Re Wyatt (a child) (medical treatment: continuation of order) [2005] EWHC 2293 (Fam)

C was born at 26 weeks gestation and weighing 458 grammes.  She was placed in an incubator and never left hospital.  It was the unanimous view of the doctors that she would probably never do so.  She suffered from brain damage, respiratory difficulties and poor kidney function.

The relevant NHS Trust sought a declaration which would permit them to discontinue invasive and aggressive treatment.  The parents resisted the application contending that it was their duty to maintain C’s life as she was not yet ready to die.  The Trust was granted the declarations and the parents’ appeal was dismissed by the Court of Appeal.  However, the case was remitted back to the judge to determine whether there had been changes to C’s condition significant enough to warrant reconsideration by the Court.

On this review, the court found that C still had gross irreversible brain damage and the gravest chronic lung disease.  There was some real progress with the practical effect that C could leave the ward and even briefly the hospital building.  The Trust sought a declaration, which would in the event of an irreconcilable difference of opinion in treatment between the clinical team treating C and her parents, give the final decision to the clinical team.

The High Court held that any decision to grant the declaration sought by the Trust would be a novel development.  The court noted the conflict between the treatment team and the parents and the concern should a declaration not be made.  It examined the duty of the treating clinician to act in the best interests of the patient where she was not competent to make such a decision for herself.  The difficulty arose where there was a difference of opinion between the clinician and the parents as to where C’s best interests lay.  There were four potential areas for disagreement:

(i) treatment advocated by a doctor such as a blood transfusion which if refused by parents, would be an affront to conscience
(ii) where a clinician advocated treatment which though not unreasonable, was contrary to the opinion of the parents.
(iii) where parents wanted treatment which the clinician could not advise, but the giving of which would not be an affront to conscience.
(iv) where the treatment given would be an affront to conscience.

The majority of disagreements would fall into (ii) and (iii). All the clinicians agreed that in those circumstances they would in the last resort accommodate the views of the parents.

However it was acknowledged that a doctor could not be required contrary to his conscience.  A case would fall into category (iv) where a clinician concluded that a requested treatment was inimical to the best interests of the patient and that his professional conscience, intuition or hunch confirmed that view.   In those circumstances he might refuse to act and could not be compelled to do so, though he should not and should not prevent another from so acting, should that clinician feel able to do so.

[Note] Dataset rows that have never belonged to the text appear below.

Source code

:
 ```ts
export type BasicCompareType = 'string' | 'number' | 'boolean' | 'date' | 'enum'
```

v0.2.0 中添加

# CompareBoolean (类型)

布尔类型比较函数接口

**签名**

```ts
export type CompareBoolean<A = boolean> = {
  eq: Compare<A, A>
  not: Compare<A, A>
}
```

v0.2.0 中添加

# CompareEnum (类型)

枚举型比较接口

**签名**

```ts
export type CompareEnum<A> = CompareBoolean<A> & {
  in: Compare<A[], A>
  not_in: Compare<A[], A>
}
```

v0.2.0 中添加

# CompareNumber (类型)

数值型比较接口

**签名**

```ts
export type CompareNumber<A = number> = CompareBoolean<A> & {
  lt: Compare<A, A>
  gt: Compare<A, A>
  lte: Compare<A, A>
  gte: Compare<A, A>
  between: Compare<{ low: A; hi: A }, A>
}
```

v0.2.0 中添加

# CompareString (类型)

That described the position in which the Trust would find itself in the event that no declaratory relief was granted.  There would be significant difficulties in framing a declaration of the type sought by the Trust.

Firstly, a declaration on an issue which was not easily defined would put the matter beyond question.

Secondly, it did not protect staff in a way that a declaration might.

Finally, it did not remove the prospect of litigation and the need for the Trust to return to court in the event of a gradual deterioration of C’s health.

Nor could a declaration of this sort prevent the parents from referring the matter back to court.

The only declaration that could be made was one which committed a treatment veto to the treating clinician.  The court could not see how such a declaration could be made in view of the present circumstances and that at the time no further declaratory relief was necessary.